▶ _WHAT YOU HAVE TO DO_: Convert the rows below, between the lines holding "scientific name: Vaccinium oxycoccos" and "scientific name: Salix gooddingii", inclusive, into a JSON list of strings, one string per line. Omit any blank lines.
____ RAW DATA
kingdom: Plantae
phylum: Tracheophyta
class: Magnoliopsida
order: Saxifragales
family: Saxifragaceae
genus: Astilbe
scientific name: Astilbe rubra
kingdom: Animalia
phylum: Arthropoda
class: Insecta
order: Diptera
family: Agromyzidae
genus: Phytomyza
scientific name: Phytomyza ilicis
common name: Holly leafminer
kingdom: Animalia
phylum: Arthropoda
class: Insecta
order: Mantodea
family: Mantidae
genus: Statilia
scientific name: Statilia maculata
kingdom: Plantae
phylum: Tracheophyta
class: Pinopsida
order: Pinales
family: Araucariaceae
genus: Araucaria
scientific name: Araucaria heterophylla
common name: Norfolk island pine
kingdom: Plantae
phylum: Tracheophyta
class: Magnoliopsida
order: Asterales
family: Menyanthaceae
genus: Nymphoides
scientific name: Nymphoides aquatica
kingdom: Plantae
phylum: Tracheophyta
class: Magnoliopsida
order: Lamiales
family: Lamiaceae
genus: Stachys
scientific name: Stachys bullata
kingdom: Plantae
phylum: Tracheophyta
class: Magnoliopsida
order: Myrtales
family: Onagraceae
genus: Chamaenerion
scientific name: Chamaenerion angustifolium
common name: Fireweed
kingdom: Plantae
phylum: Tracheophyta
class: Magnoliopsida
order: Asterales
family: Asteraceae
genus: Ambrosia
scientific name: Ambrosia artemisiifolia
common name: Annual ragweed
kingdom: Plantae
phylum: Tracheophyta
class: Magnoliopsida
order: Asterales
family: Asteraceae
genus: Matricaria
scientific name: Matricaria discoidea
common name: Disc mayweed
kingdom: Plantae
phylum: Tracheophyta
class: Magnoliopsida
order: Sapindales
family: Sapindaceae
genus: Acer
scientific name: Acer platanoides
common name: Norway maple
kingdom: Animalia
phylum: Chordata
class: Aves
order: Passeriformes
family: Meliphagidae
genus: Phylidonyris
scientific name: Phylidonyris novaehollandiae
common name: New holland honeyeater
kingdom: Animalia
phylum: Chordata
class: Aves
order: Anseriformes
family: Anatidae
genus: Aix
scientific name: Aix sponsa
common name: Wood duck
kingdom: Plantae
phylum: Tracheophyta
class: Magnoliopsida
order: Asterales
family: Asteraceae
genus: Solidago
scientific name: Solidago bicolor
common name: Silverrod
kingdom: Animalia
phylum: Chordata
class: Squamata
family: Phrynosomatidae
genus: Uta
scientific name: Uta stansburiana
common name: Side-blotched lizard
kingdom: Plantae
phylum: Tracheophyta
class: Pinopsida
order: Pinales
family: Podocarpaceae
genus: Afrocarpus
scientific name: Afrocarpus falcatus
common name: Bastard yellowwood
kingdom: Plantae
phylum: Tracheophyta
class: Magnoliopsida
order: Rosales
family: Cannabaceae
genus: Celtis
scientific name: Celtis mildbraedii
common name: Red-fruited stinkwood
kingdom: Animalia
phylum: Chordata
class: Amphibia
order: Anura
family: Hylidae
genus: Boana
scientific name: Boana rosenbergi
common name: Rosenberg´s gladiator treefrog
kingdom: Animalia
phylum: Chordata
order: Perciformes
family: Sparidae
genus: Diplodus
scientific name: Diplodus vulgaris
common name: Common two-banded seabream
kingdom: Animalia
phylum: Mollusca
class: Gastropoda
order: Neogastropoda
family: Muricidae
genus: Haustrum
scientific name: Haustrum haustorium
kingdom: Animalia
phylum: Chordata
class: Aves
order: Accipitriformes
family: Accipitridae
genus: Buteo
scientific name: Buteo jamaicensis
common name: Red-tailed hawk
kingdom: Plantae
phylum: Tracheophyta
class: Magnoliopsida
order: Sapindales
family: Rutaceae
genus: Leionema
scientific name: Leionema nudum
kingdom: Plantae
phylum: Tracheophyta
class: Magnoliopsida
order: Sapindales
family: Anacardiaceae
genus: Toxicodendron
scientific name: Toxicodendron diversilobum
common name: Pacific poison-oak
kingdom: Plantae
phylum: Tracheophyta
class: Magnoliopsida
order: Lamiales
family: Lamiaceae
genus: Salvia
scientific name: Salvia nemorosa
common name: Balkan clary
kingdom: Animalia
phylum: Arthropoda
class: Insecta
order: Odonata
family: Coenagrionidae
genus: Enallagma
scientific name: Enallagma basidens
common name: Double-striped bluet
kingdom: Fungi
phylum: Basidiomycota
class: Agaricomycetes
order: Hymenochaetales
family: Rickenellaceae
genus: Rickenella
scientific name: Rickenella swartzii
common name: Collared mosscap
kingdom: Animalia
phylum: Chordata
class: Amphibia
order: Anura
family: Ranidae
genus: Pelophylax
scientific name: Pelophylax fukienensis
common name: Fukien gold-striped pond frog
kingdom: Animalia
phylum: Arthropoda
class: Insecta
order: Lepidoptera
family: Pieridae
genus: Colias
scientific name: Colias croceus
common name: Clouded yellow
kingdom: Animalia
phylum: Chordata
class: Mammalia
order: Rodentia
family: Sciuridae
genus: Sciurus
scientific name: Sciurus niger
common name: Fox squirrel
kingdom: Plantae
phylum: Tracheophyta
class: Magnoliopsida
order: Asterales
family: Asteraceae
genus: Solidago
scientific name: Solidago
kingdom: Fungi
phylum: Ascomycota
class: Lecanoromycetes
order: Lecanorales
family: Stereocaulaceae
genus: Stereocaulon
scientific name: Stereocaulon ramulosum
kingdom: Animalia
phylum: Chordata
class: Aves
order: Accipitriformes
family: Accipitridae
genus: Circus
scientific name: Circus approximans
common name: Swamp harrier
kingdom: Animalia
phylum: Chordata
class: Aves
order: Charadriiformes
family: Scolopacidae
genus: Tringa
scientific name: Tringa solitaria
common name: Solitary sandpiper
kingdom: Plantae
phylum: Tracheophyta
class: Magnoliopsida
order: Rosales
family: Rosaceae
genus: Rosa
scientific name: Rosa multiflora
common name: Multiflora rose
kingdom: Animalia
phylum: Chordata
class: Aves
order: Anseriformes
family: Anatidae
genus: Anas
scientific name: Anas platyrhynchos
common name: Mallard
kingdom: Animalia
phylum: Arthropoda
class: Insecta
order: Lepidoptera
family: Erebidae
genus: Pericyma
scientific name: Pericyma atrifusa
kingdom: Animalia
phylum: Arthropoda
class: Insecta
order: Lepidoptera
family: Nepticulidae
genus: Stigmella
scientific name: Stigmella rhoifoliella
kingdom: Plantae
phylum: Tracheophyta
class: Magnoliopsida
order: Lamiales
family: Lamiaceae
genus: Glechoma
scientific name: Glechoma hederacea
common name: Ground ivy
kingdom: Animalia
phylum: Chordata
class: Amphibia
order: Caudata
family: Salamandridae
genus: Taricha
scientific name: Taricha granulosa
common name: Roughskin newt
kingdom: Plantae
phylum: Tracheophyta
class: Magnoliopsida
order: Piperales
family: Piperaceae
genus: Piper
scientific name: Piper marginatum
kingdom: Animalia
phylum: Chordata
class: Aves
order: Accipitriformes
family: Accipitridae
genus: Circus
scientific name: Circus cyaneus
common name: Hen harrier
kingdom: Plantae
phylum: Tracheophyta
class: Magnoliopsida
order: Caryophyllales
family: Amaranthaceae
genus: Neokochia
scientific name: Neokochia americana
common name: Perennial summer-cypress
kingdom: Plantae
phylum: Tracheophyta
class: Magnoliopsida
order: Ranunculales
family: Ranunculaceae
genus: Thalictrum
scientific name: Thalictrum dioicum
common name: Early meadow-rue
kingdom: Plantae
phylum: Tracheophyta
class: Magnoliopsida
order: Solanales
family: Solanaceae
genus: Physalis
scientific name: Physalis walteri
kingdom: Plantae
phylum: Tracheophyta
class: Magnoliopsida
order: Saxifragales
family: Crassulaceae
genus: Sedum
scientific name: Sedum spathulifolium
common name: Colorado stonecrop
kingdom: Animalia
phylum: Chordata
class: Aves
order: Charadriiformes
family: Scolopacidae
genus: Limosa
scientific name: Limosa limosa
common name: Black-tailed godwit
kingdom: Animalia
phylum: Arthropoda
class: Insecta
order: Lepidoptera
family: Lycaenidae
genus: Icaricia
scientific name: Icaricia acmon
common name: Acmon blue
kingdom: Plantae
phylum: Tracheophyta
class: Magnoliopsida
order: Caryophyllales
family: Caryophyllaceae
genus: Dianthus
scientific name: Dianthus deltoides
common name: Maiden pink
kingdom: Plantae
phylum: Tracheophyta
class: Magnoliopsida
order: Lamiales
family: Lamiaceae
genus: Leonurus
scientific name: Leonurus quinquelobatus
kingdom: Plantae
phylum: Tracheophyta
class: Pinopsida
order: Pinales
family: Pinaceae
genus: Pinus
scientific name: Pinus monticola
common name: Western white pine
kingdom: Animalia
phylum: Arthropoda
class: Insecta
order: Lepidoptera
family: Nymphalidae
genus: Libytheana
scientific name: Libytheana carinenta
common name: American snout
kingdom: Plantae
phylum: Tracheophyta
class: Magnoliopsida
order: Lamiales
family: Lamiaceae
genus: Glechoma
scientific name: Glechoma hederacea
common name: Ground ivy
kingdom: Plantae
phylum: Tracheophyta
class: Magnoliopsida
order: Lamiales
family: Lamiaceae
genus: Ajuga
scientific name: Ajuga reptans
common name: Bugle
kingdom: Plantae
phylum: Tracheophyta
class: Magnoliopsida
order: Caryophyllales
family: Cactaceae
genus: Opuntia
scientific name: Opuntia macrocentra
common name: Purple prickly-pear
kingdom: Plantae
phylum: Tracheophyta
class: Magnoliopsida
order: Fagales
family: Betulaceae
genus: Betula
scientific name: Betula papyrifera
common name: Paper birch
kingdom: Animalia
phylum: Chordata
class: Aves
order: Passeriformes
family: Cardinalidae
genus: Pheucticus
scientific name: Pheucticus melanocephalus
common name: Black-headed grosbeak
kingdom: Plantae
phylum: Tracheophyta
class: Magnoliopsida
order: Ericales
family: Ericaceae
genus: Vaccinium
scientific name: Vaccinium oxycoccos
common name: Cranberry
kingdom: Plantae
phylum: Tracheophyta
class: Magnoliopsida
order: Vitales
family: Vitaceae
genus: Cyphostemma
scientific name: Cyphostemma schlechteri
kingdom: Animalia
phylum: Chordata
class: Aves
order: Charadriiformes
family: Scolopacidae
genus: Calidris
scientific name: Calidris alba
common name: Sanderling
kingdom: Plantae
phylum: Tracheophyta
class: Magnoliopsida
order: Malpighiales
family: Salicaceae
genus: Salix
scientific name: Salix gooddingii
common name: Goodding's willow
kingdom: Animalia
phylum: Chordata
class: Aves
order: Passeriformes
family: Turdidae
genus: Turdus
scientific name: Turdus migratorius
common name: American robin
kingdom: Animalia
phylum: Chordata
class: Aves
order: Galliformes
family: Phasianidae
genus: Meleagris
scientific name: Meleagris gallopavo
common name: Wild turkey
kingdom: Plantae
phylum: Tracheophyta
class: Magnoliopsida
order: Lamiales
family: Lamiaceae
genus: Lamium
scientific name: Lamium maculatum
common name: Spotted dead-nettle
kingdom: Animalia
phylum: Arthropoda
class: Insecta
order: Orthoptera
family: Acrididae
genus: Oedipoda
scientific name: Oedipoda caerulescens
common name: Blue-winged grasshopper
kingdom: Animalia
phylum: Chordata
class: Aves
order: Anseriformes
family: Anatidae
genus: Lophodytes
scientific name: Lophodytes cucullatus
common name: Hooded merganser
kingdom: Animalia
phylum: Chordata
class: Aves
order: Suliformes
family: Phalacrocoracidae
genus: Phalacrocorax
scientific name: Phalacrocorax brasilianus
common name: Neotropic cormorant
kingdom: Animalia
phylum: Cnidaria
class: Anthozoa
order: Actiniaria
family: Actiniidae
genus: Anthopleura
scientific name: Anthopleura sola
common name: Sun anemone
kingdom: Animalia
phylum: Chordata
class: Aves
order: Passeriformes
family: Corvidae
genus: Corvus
________
▶ _SOLVED PROBLEM_:
[
  "scientific name: Vaccinium oxycoccos",
  "common name: Cranberry",
  "kingdom: Plantae",
  "phylum: Tracheophyta",
  "class: Magnoliopsida",
  "order: Vitales",
  "family: Vitaceae",
  "genus: Cyphostemma",
  "scientific name: Cyphostemma schlechteri",
  "kingdom: Animalia",
  "phylum: Chordata",
  "class: Aves",
  "order: Charadriiformes",
  "family: Scolopacidae",
  "genus: Calidris",
  "scientific name: Calidris alba",
  "common name: Sanderling",
  "kingdom: Plantae",
  "phylum: Tracheophyta",
  "class: Magnoliopsida",
  "order: Malpighiales",
  "family: Salicaceae",
  "genus: Salix",
  "scientific name: Salix gooddingii"
]